= SystemX =

French Institute for Technological Research (IRT)

SystemX is a French Institute for Technological Research (IRT) established February 1, 2012, in the framework of the “Investment for the Future” program that was set up to support French Innovation.

A total of 8 IRTs have been created by the government. The only IRT in the Île-de-France region is dedicated to the digital engineering of complex systems.

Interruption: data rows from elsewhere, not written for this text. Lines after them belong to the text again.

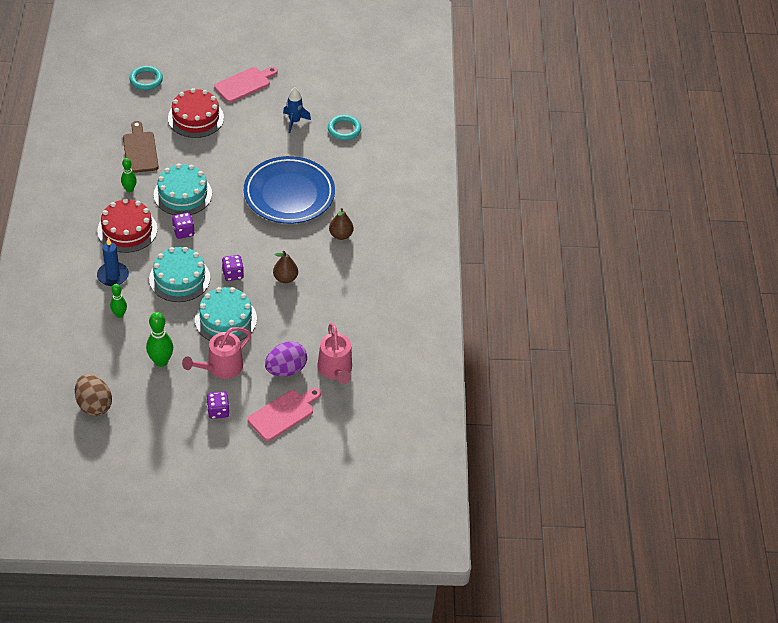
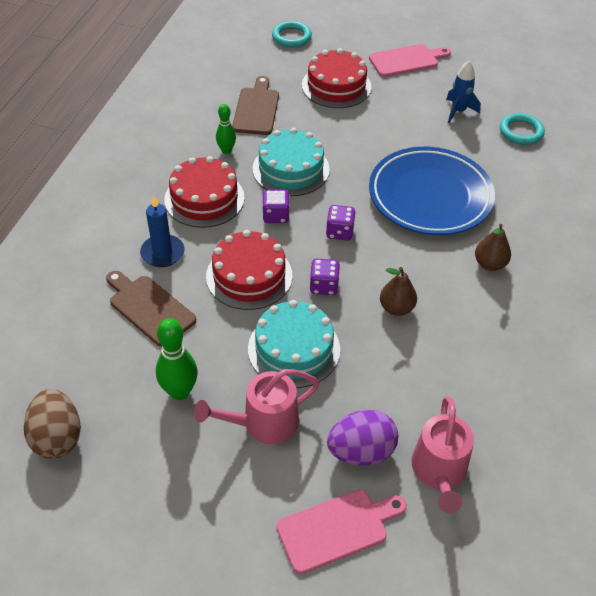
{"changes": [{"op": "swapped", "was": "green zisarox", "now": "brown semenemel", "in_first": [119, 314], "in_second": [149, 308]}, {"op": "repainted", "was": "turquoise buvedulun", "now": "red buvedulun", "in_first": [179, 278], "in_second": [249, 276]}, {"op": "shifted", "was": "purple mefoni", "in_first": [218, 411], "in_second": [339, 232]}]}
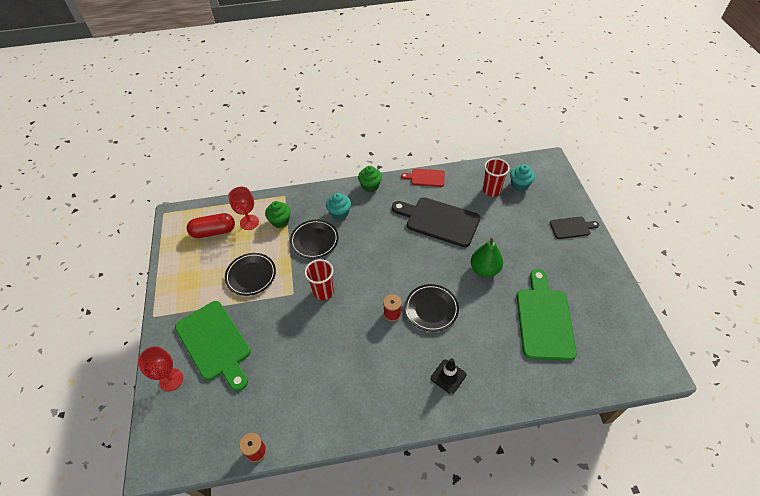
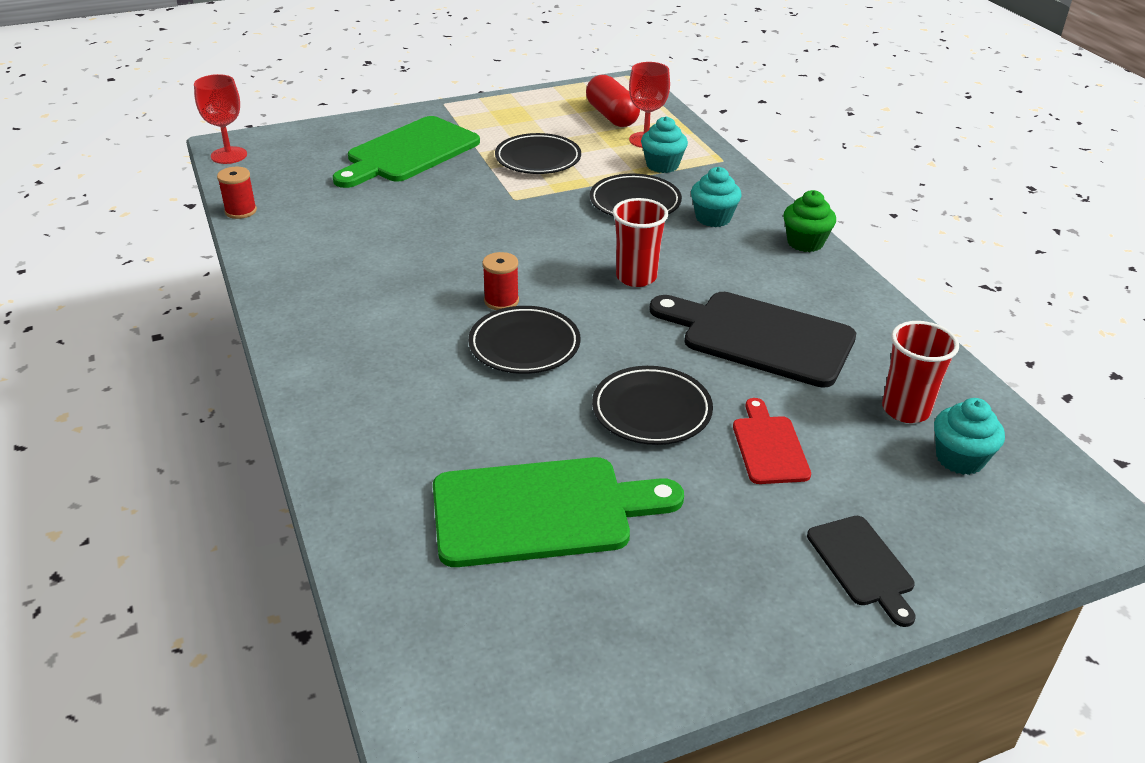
{"changes": [{"op": "shifted", "was": "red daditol", "in_first": [171, 380], "in_second": [229, 155]}, {"op": "swapped", "was": "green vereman", "now": "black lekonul", "in_first": [484, 269], "in_second": [651, 411]}, {"op": "shifted", "was": "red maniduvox", "in_first": [323, 292], "in_second": [636, 277]}, {"op": "repainted", "was": "green pisokifal", "now": "turquoise pisokifal", "in_first": [280, 221], "in_second": [662, 165]}, {"op": "rotated", "was": "black semenemel", "in_first": [439, 221], "in_second": [760, 337], "clockwise": -75}, {"op": "shifted", "was": "red semenemel", "in_first": [426, 177], "in_second": [769, 446]}, {"op": "gone", "was": "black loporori", "in_first": [448, 376]}]}
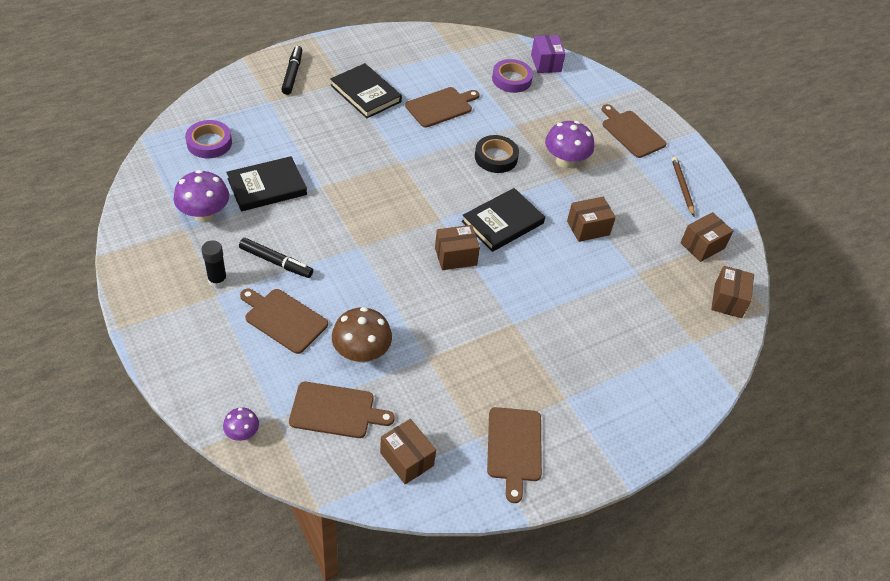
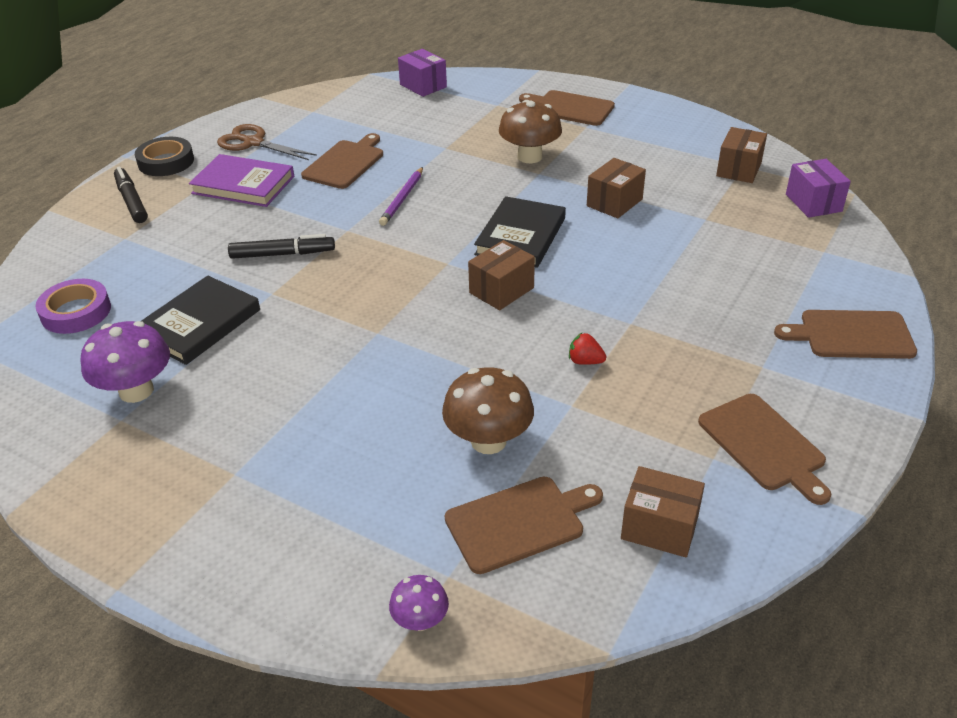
{"changes": [{"op": "shifted", "was": "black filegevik", "in_first": [496, 157], "in_second": [166, 162]}, {"op": "repainted", "was": "black zunavikak", "now": "purple zunavikak", "in_first": [366, 93], "in_second": [243, 185]}, {"op": "new", "now": "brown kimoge", "in_second": [253, 143]}, {"op": "shifted", "was": "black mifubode", "in_first": [276, 262], "in_second": [282, 254]}, {"op": "new", "now": "purple telenipax", "in_second": [402, 198]}, {"op": "repainted", "was": "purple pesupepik", "now": "brown pesupepik", "in_first": [565, 161], "in_second": [529, 157]}, {"op": "new", "now": "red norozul", "in_second": [585, 361]}, {"op": "shifted", "was": "brown semenemel", "in_first": [283, 319], "in_second": [851, 335]}, {"op": "repainted", "was": "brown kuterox", "now": "purple kuterox", "in_first": [728, 300], "in_second": [813, 203]}, {"op": "gone", "was": "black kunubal", "in_first": [217, 280]}, {"op": "gone", "was": "purple filegevik", "in_first": [511, 79]}, {"op": "gone", "was": "brown telenipax", "in_first": [682, 187]}]}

The institute includes 100 to 250 researchers, of which 50 were hired by SystemX. The annual budget is € 30M. Legally, it is a Scientific Research Foundation. Its head office is in Nano-Innov with other offices in Inria and Paris.

== Strategy ==
SystemX’s functioning lies on two fundamental aspects:
- The Institute gathers all the partners involved in its projects in one location. The idea is to foster synergies between academic and industrial communities;
- Skill and platform pooling: by reaching a critical mass, SystemX plans to create a platform by pooling skills and technological elements.

== Management ==
- Chief Executive Officer: Paul Labrogère
- Research and Technology Director: Bruno Foyer
- Scientific Director: Patrice Aknin

== Saclay ecosystem ==

Thanks to its location on the Saclay plateau, host to the future Paris-Saclay University, SystemX benefits from Systematic Paris-Region competitiveness cluster and the Paris-Saclay Campus' dynamics – ranked among the world's top 8 world innovation clusters by MIT Technology Review.

== History ==
- February 21, 2013: SystemX’s official inauguration
- October 31, 2012: Convention signing with ANR (Agence Nationale de la Recherche), the French National Research Agency.
- February 1, 2012: Labelling announcement as part of the “Great Loan” (Grand Emprunt) in the framework of the “Investment for the Future” program).